I'ven seen only the similarity apis but I can't make sense how to use them for this? is this not how word2vec was intented to use?


Solution

  • It is not the intended use of word2vec. The word2vec algorithm internally tries to predict exact words, using surrounding words, as a roundabout way to learn useful vectors for those surrounding words.

    But even so, it's not forming exact predictions during training. It's just looking at a single narrow training example – context words and target word – and performing a very simple comparison and internal nudge to make its conformance to that one example slightly better. Over time, that self-adjusts towards useful vectors – even if the predictions remain of wildly-varying quality.
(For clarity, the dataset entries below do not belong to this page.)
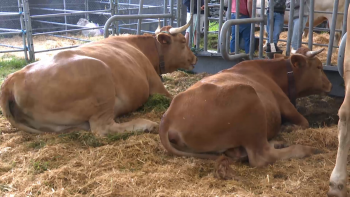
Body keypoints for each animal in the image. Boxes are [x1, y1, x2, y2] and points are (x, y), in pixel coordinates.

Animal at [160, 47, 332, 179]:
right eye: (318, 67)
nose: (330, 84)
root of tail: (168, 117)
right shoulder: (284, 103)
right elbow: (304, 122)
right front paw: (289, 127)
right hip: (249, 98)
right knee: (261, 156)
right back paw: (307, 149)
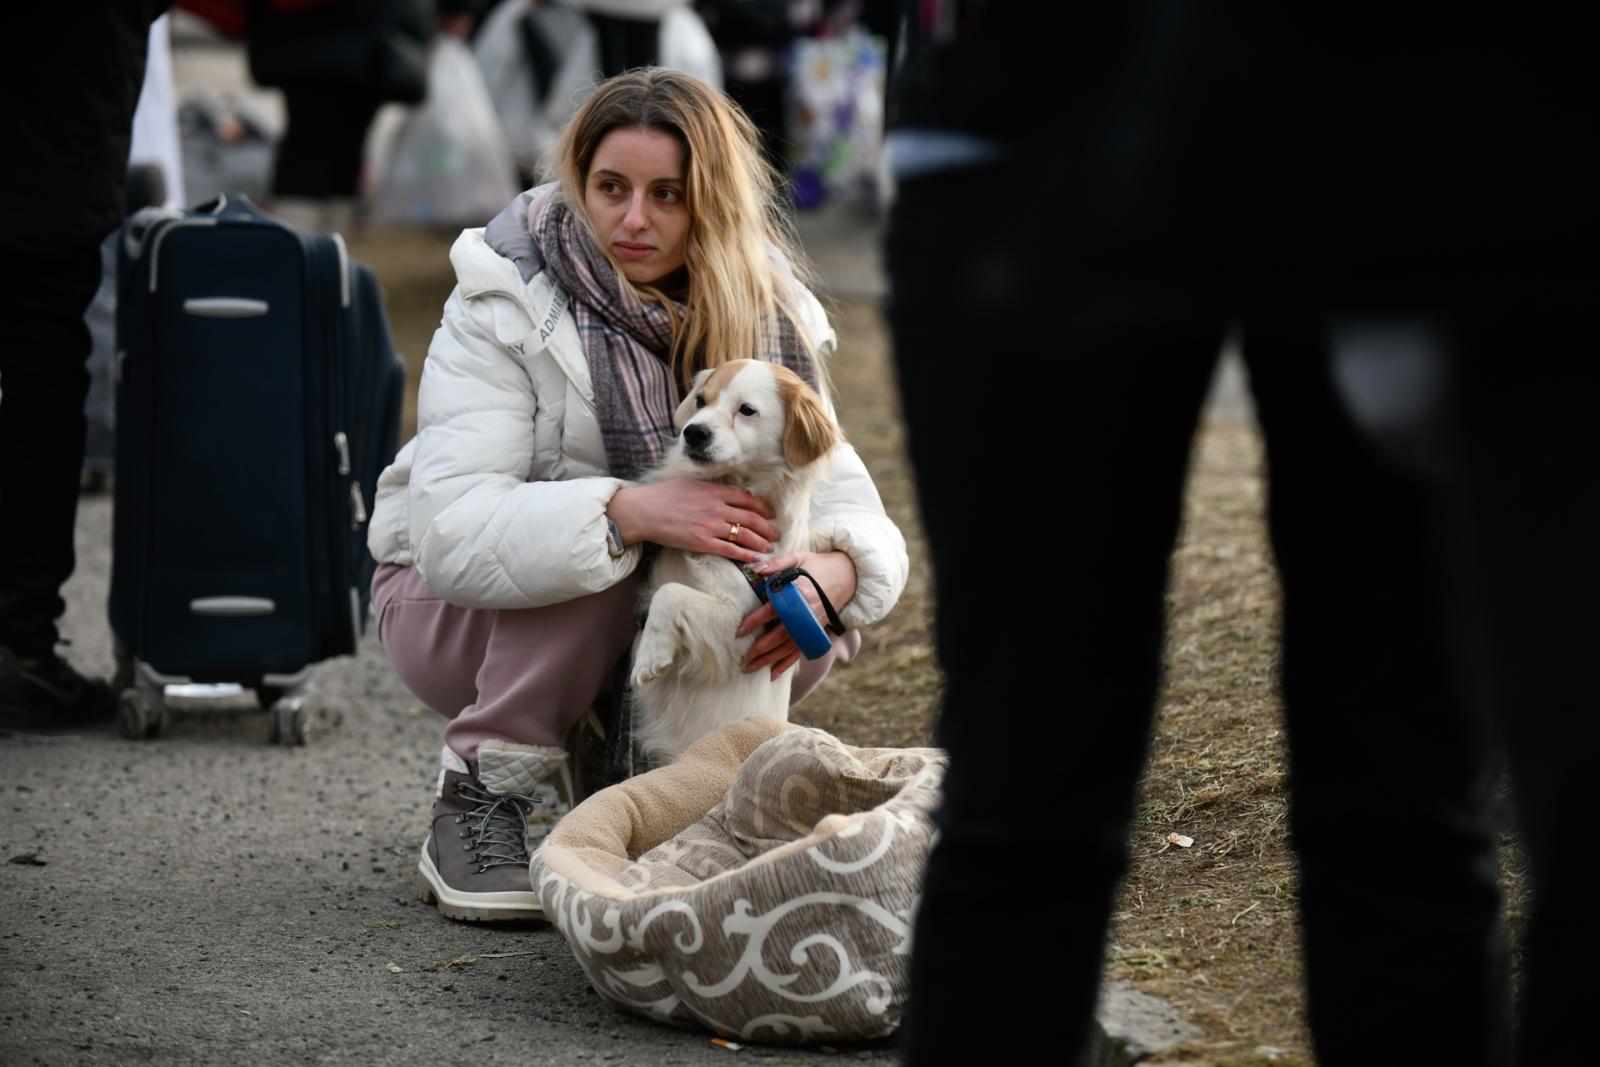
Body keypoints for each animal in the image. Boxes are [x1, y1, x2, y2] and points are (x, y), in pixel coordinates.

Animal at [630, 363, 844, 764]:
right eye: (700, 400)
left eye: (746, 410)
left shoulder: (742, 627)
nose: (693, 432)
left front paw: (650, 655)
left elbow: (671, 594)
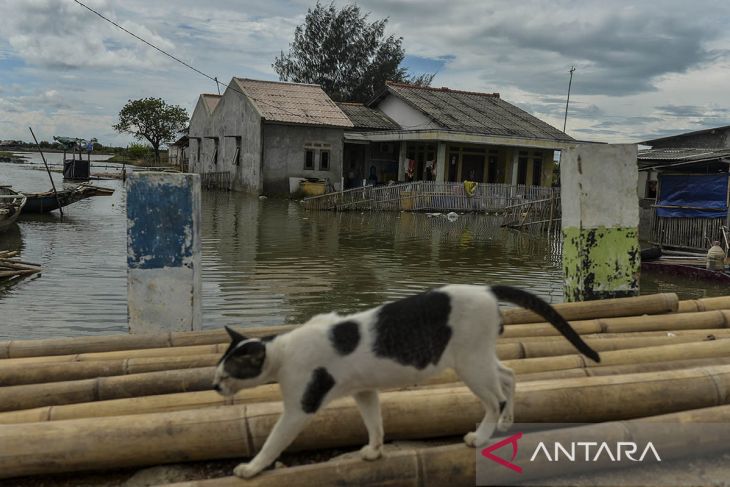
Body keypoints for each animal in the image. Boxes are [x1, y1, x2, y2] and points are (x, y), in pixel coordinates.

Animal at [213, 284, 600, 478]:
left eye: (227, 373)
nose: (215, 386)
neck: (282, 350)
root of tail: (486, 288)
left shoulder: (299, 407)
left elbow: (272, 441)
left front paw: (251, 468)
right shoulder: (364, 391)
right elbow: (375, 423)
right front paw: (374, 451)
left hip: (470, 364)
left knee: (495, 398)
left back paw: (482, 435)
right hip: (479, 357)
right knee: (509, 376)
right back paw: (507, 423)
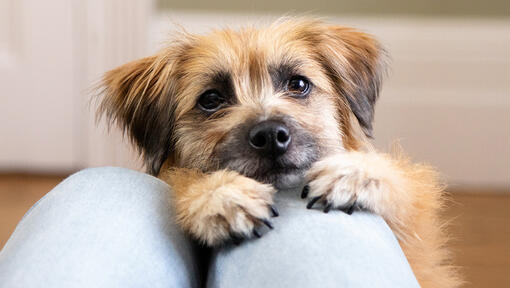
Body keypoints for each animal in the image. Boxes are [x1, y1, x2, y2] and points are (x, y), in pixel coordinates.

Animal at [97, 18, 460, 288]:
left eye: (298, 84)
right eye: (211, 99)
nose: (271, 136)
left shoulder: (419, 233)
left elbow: (404, 183)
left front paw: (354, 173)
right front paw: (221, 195)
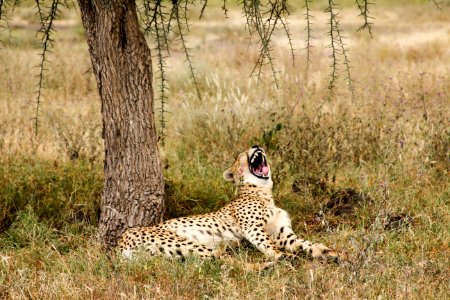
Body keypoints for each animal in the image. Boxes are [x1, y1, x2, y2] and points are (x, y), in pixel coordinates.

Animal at [117, 145, 344, 268]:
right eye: (241, 155)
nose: (256, 144)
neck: (262, 191)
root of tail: (119, 244)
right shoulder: (253, 229)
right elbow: (270, 246)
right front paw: (283, 255)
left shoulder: (282, 233)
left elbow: (306, 244)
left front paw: (328, 252)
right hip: (186, 243)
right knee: (224, 262)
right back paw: (269, 265)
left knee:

    Most word2vec libraries don't offer a direct interface for showing ranked predictions, given context words. The Python gensim library, for the last few versions (as of current version 2.2.0 in July 2017), has offered a predict_output_word() method that roughly shows what the model would predict, given context-words, for some training modes. See:

    https://radimrehurek.com/gensim/models/word2vec.html#gensim.models.word2vec.Word2Vec.predict_output_word

    However, considering your fill-in-the-blank query (also called a 'cloze deletion' in related education or machine-learning contexts):

    _____, who dominated chess for more than 15 years, will compete against nine top players in St Louis, Missouri
    

    A vanilla word2vec model is unlikely to get that right. It has little sense of the relative importance of words (except when some words are more narrowly predictive of others). It has no sense of grammar/ordering, or or of the compositional-meaning of connected-phrases (like 'dominated chess' as opposed to the separate words 'dominated' and 'chess'). Even though words describing the same sorts of things are usually near each other, it doesn't know categories to be able to determine that the blank must be a 'person' and a 'chess player', and the fuzzy-similarities of word2vec don't guarantee words-of-a-class will necessarily all be nearer-each-other than other words.

    There has been a bunch of work to train word/concept vectors (aka 'dense embeddings') to be better at helping at such question-answering tasks. A random example might be "Creating Causal Embeddings for Question Answering with Minimal Supervision" but queries like [word2vec question answering] or [embeddings for question answering] will find lots more. I don't know of easy out-of-the-box libraries for doing this, with or without a core of word2vec, though.